The Wife in the Attic is a gorgeous reimagining of Jane Eyre, available as an Audible audiobook first and as an ebook in Fall 2021. This gothic tale follows a lonely governess employed by a charming aristocrat, but is fascinated by his mysterious wife.
Miss Oliver is a struggling guitar teacher in 19th-century England, an orphan who’s used to feeling like an outsider, thanks to her mixed Methodist English and working-class Portuguese Jewish background. When she hears of an opening at an isolated manor by the sea, she imagines sumptuous seaside meals, and a chance to bond with a little girl potentially just as lonely and odd as she is.
Miss Oliver’s new home is a creepy mansion, with sullen servants who won’t let her leave the house. She has a flirtatious master who might be stealing her letters, and an ill mistress who’s never seen outside her room. Her employer, Sir Kit Palethorp, wants an extremely proper Church of England education for his daughter. Between Miss Oliver’s religious and ethnic background, and her lesbian adventures at boarding school, she knows she’ll need to lie by omission to keep this job. Miss Oliver is never sure how much of the weirdness in the house is typical, but she’s fascinated by the Palethorpes. She spends the book unraveling whether Sir Kit’s foreign wife is the mad, sick woman he describes, and whether the two women–and the unpredictable little girl they’re learning to share–might have more in common than either had imagined.

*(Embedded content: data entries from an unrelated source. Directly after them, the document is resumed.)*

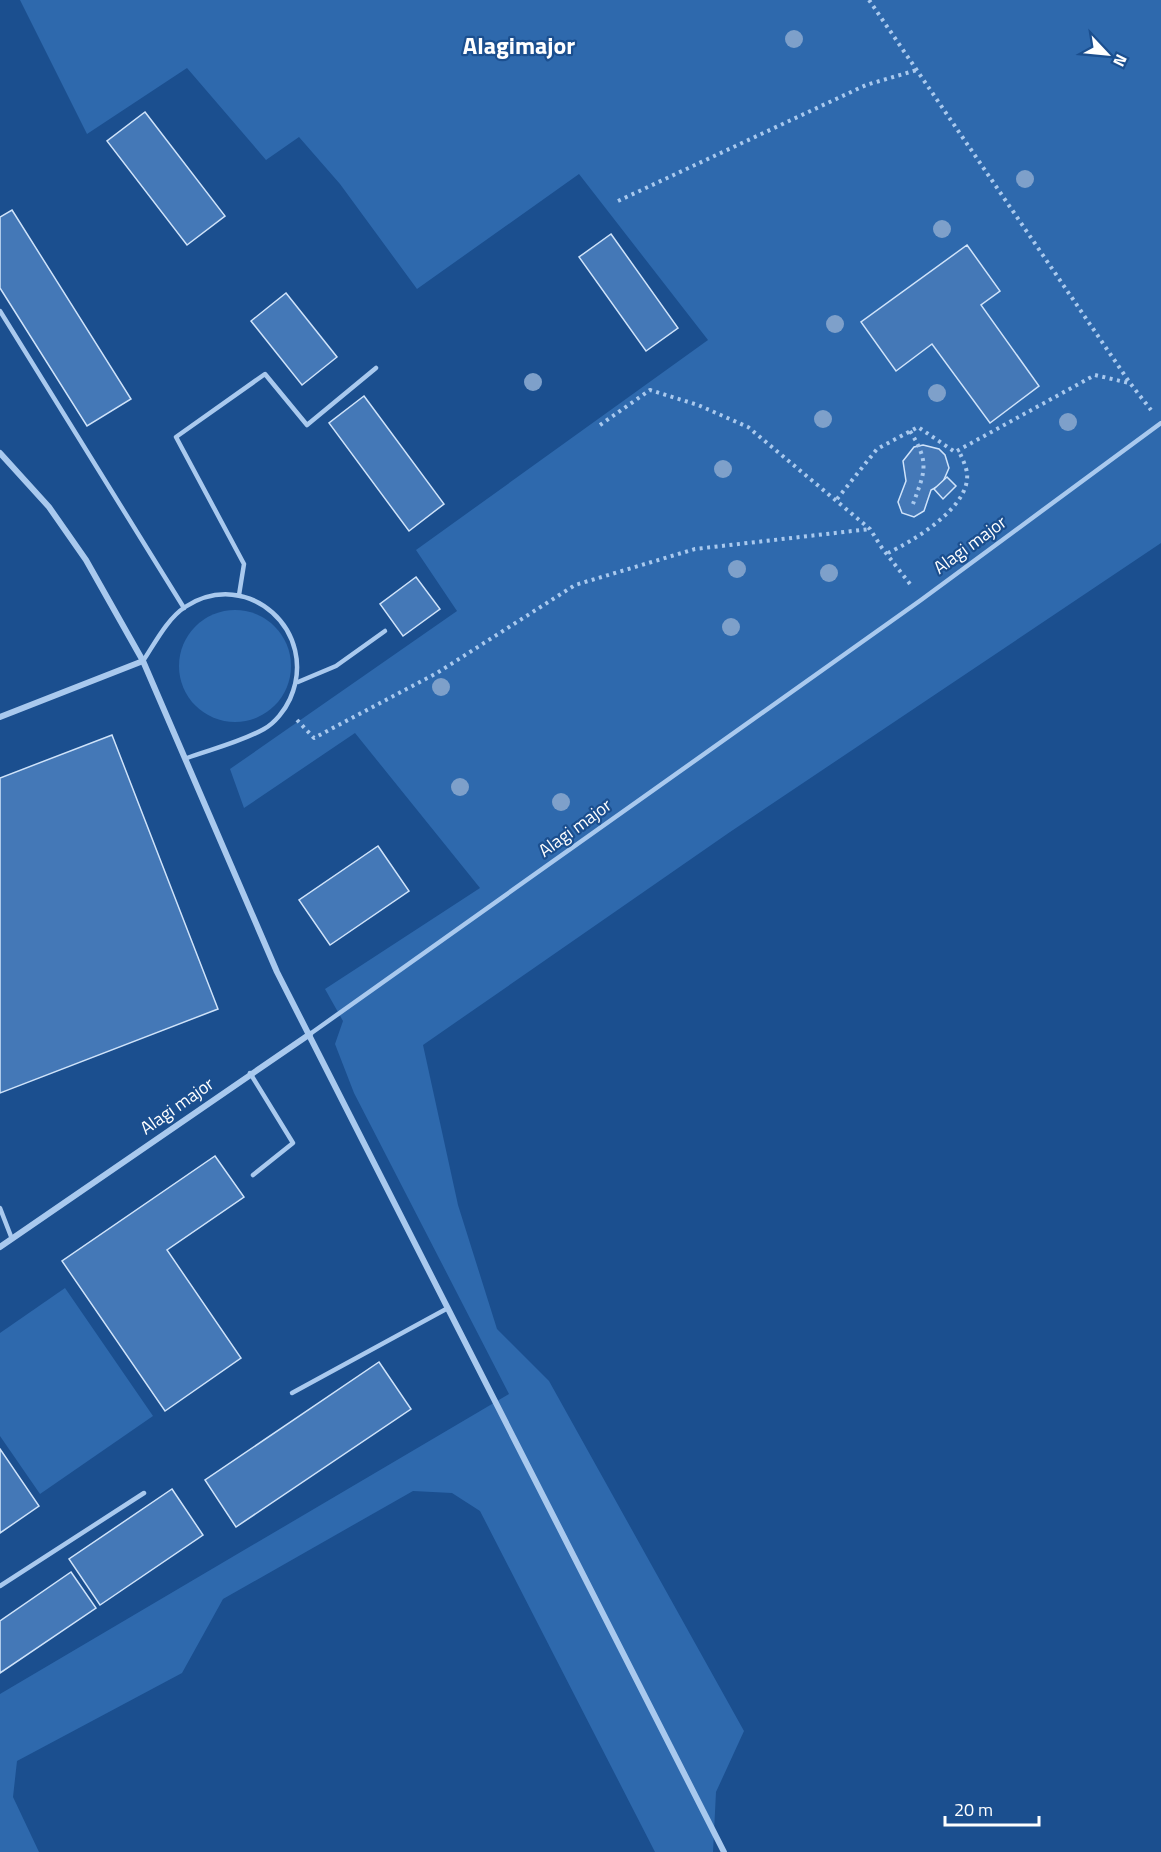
<svg xmlns="http://www.w3.org/2000/svg" width="1161" height="1852" font-family="'Titillium Web',sans-serif">
  <style>
    .green { fill: #2e69ad }
    .building { fill: #4478b7; stroke: #cfe3fa; stroke-width: 1.5 }
    .lines { fill: none; stroke-linecap: round; stroke-linejoin: round }
    .path { stroke: #a9c9ee; stroke-width: 4; stroke-dasharray: 3 4.5; stroke-linecap: butt }
    .lane { stroke: #a9c9ee; stroke-width: 4.5 }
    .street { stroke: #a9c9ee; stroke-width: 6 }
    .tree { fill: #7ea0ca }
    .labels { text-anchor: middle; stroke-width: 4.5; stroke-linejoin: round; paint-order: stroke }
    .street-label { font-size: 18px; fill: #fff; stroke: #1b4f8f }
    .district-label { font-size: 24px; font-weight: bold; fill: #fff; stroke: #1b4f8f }
  </style>
  <rect width="100%" height="100%" fill="#1b4f8f"/>
  <g class="green">
    <polygon points="20,0 1161,0 1161,543 730,832 423,1045 458,1205 497,1329 549,1381 744,1731 716,1792 713,1852 655,1852 480,1511 452,1493 413,1491 223,1599 182,1673 17,1761 13,1797 39,1852 0,1852 0,1694 509,1394 354,1093 335,1044 343,1021 325,989 480,888 355,733 244,808 230,769 457,611 416,550 708,340 579,174 417,289 340,184 299,137 266,160 187,68 87,134"/>
    <circle cx="235" cy="666" r="56"/>
    <polygon points="65,1288 153,1416 40,1494 0,1436 0,1333"/>
  </g>
  <g class="building">
    <polygon points="145,112 225,216 187,245 107,141"/>
    <polygon points="12,210 131,399 87,426 0,288 0,217"/>
    <polygon points="611,234 678,328 646,351 579,257"/>
    <polygon points="967,245 1000,291 981,305 1039,386 990,423 932,344 896,371 861,322"/>
    <polygon points="286,293 337,357 302,385 251,321"/>
    <polygon points="364,396 444,504 409,531 329,423"/>
    <polygon points="923,445 939,449 945,455 949,468 942,484 931,490 924,511 914,517 902,513 898,502 906,481 903,461 914,447"/>
    <polygon points="947,477 956,486 943,499 934,489"/>
    <polygon points="416,577 440,609 403,636 380,604"/>
    <polygon points="112,735 218,1009 0,1093 0,778"/>
    <polygon points="378,846 409,891 330,945 299,900"/>
    <polygon points="215,1156 244,1197 167,1250 241,1358 165,1411 62,1261"/>
    <polygon points="379,1362 411,1409 236,1527 205,1480"/>
    <polygon points="0,1449 39,1506 0,1533"/>
    <polygon points="172,1489 203,1535 100,1605 69,1559"/>
    <polygon points="71,1572 96,1608 0,1673 0,1621"/>
  </g>
  <g class="lines">
    <g class="path">
      <polyline points="869,0 1130,383 1151,410"/>
      <polyline points="618,201 866,85 917,70"/>
      <polyline points="600,425 650,390 698,405 748,427 870,529 882,548 910,584"/>
      <path d="M910,431C930,463 925,471 913,504"/>
      <polyline points="837,499 877,449 918,427 955,452 1095,375 1129,383"/>
      <path d="M888,553C913,541 971,507 967,473C966,466 962,458 959,451"/>
      <polyline points="297,720 314,738 437,673 575,585 695,549 870,529"/>
    </g>
    <g class="lane">
      <polyline points="0,311 184,608"/>
      <polyline points="239,595 244,564 176,437 265,374 307,425 376,368"/>
      <path d="M143,661C155,643 167,619 185,607C248,566 320,632 290,699C285,710 275,723 264,729C241,742 212,749 187,758"/>
      <polyline points="298,682 336,666 385,631"/>
      <polyline points="310,1034 921,600 1161,423"/>
      <polyline points="250,1073 293,1143 253,1175"/>
      <polyline points="0,1208 12,1239"/>
      <polyline points="292,1393 448,1308"/>
      <polyline points="0,1586 144,1493"/>
    </g>
    <g class="street">
      <polyline points="0,453 49,507 86,560 143,661 277,972 724,1852"/>
      <polyline points="0,717 143,661"/>
      <polyline points="0,1247 310,1034"/>
    </g>
  </g>
  <g class="tree">
    <circle cx="794" cy="39" r="9"/>
    <circle cx="1025" cy="179" r="9"/>
    <circle cx="942" cy="229" r="9"/>
    <circle cx="835" cy="324" r="9"/>
    <circle cx="533" cy="382" r="9"/>
    <circle cx="937" cy="393" r="9"/>
    <circle cx="823" cy="419" r="9"/>
    <circle cx="1068" cy="422" r="9"/>
    <circle cx="723" cy="469" r="9"/>
    <circle cx="737" cy="569" r="9"/>
    <circle cx="829" cy="573" r="9"/>
    <circle cx="731" cy="627" r="9"/>
    <circle cx="441" cy="687" r="9"/>
    <circle cx="460" cy="787" r="9"/>
    <circle cx="561" cy="802" r="9"/>
  </g>
  <g class="labels">
    <g class="street-label">
      <text transform="translate(970 545) rotate(-36)" y="6">Alagi major</text>
      <text transform="translate(575 828) rotate(-36)" y="6">Alagi major</text>
      <text transform="translate(177 1106) rotate(-35)" y="6">Alagi major</text>
    </g>
    <g class="district-label">
      <text x="519" y="54">Alagimajor</text>
    </g>
  </g>
  <g transform="translate(1107 54) rotate(116)" stroke="#1b4f8f" stroke-width="4.5" paint-order="stroke">
  <path d="M0-4.5L10 22L0 15L-10 22Z" fill="#ffffff"/>
  <text y="-9" font-size="16" font-weight="bold" text-anchor="middle" fill="#ffffff">N</text>
  </g>
  <path d="M945 1816v9h94v-9" fill="none" stroke="#ffffff" stroke-width="3"/>
  <text x="954" y="1816" font-size="18" fill="#ffffff" stroke="#1b4f8f" stroke-width="4.5" paint-order="stroke">20 m</text>
</svg>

The Wife in the Attic is a brilliant historical novel, filled with layers of secrets, and gothic fiction references. It’s unsettling and tense, but not scary. I loved Miss Oliver and Miss Palethorpe: they’re both outsiders who are skeptical observers of English society, and the book is peppered with their pointed commentary on English blind spots. Both women have trouble trusting others, and find they are not as alone in the world as they’d imagined. Readers who like to explore class and cultural differences in historical relationships would enjoy this book.

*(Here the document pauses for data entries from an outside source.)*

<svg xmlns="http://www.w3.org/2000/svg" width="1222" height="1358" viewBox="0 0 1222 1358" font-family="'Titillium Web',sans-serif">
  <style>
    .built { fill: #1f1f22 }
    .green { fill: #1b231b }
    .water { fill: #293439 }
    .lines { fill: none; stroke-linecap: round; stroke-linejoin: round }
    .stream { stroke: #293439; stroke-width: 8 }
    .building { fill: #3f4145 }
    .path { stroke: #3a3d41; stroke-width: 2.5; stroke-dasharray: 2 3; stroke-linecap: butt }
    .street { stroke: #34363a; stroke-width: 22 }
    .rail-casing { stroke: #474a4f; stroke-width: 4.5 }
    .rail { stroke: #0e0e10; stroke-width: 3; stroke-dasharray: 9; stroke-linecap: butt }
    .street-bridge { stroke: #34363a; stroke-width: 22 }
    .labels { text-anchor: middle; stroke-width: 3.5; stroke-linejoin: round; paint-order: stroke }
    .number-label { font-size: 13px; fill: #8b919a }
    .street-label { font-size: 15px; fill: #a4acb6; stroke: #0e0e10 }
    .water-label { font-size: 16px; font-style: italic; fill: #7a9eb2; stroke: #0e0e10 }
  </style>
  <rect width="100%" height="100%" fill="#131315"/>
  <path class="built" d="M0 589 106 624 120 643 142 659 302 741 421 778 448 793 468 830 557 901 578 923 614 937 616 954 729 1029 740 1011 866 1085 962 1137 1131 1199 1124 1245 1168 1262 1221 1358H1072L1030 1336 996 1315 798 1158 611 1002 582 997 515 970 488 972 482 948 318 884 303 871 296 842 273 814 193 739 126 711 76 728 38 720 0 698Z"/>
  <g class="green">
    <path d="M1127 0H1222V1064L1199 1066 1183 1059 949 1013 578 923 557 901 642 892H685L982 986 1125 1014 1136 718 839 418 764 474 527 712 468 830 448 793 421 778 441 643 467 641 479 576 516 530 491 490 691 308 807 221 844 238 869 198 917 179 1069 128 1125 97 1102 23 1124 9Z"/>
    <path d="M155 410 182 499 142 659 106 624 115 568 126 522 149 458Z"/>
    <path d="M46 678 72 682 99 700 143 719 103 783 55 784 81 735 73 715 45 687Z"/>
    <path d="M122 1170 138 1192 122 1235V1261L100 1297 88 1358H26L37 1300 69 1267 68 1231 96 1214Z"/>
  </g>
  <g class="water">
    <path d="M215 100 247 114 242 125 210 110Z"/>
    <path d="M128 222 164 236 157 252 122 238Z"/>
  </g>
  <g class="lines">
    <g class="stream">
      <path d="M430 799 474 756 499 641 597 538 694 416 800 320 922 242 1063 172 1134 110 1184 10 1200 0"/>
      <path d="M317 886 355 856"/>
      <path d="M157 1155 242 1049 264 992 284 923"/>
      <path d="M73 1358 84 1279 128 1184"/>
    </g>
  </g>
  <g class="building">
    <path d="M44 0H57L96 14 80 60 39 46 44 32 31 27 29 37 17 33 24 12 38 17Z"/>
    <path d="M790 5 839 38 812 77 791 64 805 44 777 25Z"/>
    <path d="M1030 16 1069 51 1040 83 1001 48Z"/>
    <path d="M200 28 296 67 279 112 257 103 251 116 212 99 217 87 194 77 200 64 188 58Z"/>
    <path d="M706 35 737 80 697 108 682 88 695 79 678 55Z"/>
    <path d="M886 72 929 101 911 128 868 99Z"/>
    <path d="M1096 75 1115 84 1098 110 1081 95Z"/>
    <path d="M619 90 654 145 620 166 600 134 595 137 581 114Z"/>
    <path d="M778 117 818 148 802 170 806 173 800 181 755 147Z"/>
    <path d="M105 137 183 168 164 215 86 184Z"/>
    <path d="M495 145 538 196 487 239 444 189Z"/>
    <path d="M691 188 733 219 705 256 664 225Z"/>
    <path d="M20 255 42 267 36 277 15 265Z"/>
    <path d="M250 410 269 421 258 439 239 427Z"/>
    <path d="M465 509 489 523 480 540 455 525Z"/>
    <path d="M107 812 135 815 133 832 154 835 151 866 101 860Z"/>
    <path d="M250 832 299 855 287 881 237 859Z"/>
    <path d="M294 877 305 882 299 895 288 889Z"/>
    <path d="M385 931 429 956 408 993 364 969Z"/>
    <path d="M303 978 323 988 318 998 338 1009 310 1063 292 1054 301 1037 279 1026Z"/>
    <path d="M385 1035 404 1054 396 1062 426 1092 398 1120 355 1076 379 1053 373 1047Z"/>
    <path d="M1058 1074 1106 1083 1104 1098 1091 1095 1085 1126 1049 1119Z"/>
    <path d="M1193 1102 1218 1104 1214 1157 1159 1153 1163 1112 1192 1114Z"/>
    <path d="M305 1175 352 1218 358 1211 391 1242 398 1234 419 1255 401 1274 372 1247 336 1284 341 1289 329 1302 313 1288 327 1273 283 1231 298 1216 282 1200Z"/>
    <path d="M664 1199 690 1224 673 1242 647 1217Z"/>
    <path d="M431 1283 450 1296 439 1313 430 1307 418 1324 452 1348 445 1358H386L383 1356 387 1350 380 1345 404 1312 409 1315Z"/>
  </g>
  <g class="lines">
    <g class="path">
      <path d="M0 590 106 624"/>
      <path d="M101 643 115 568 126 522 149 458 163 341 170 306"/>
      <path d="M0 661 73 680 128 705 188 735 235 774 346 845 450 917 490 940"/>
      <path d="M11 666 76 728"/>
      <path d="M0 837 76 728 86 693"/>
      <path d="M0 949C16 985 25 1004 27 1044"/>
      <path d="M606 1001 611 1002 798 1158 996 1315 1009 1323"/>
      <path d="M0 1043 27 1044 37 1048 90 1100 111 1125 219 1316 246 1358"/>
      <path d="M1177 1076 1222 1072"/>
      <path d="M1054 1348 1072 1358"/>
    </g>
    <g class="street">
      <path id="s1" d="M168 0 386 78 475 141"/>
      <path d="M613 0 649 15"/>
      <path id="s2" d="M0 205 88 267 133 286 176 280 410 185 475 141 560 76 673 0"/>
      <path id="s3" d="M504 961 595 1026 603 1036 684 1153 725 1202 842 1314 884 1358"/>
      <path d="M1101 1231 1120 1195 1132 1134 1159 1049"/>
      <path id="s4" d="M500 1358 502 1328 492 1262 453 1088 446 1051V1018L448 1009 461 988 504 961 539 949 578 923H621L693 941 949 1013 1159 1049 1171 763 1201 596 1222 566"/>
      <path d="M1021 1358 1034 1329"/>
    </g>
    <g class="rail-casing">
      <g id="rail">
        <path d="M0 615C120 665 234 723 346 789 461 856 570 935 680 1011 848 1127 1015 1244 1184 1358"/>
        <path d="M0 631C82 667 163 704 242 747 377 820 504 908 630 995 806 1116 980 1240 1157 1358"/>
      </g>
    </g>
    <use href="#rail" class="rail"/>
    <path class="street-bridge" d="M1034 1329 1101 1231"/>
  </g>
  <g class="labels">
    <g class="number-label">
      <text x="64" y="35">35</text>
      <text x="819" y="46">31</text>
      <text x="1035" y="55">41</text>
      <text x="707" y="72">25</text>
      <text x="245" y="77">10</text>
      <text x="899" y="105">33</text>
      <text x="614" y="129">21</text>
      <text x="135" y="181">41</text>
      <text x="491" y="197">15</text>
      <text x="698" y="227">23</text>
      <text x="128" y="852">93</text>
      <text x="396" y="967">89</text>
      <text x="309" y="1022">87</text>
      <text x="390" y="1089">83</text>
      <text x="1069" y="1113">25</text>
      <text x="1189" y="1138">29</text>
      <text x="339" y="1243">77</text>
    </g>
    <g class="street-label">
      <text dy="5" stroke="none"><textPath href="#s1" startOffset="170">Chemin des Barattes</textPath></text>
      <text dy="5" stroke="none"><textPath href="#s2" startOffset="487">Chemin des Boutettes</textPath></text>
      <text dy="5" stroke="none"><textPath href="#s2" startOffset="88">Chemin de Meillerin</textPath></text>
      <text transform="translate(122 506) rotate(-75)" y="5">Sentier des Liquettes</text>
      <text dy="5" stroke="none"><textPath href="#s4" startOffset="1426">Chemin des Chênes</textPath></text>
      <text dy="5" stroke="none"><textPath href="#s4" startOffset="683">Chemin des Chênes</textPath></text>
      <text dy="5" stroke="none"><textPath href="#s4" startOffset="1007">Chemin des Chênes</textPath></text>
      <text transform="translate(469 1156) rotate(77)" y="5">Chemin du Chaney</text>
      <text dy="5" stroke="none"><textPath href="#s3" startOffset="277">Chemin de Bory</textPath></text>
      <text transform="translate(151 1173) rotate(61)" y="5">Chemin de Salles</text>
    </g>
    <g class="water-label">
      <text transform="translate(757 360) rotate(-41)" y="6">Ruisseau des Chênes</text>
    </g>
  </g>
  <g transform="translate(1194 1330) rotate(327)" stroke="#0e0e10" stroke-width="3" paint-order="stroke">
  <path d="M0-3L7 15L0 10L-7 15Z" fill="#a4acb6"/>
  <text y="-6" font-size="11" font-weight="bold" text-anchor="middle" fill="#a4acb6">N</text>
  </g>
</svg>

Miss Oliver is initially enthralled with the Palethrope family, even though she doesn’t trust either of the parents, or herself when she’s around them. Miss Oliver is a compelling heroine who knows she’s being manipulated, but can’t decide by whom. As the book continues, we learn more about her, and it was beautiful watching the character heal from generational trauma by connecting with other Portugese Jews.
There are many creative twists on the original Jane Eyre, but I wished the book had spent more time exploring the daughter’s storyline. There’s also a moment of disassociation during sex where consent is muddy. I felt that scene was unnecessary, and may be triggering for some readers.
It’s very hard to talk about this book without spoiling it, but The Wife in the Attic is smart, romantic, and a queer Jane Eyre that transforms the classic into an addictive story where no one trusts one another. I rarely read audiobooks, but I highly recommend this one.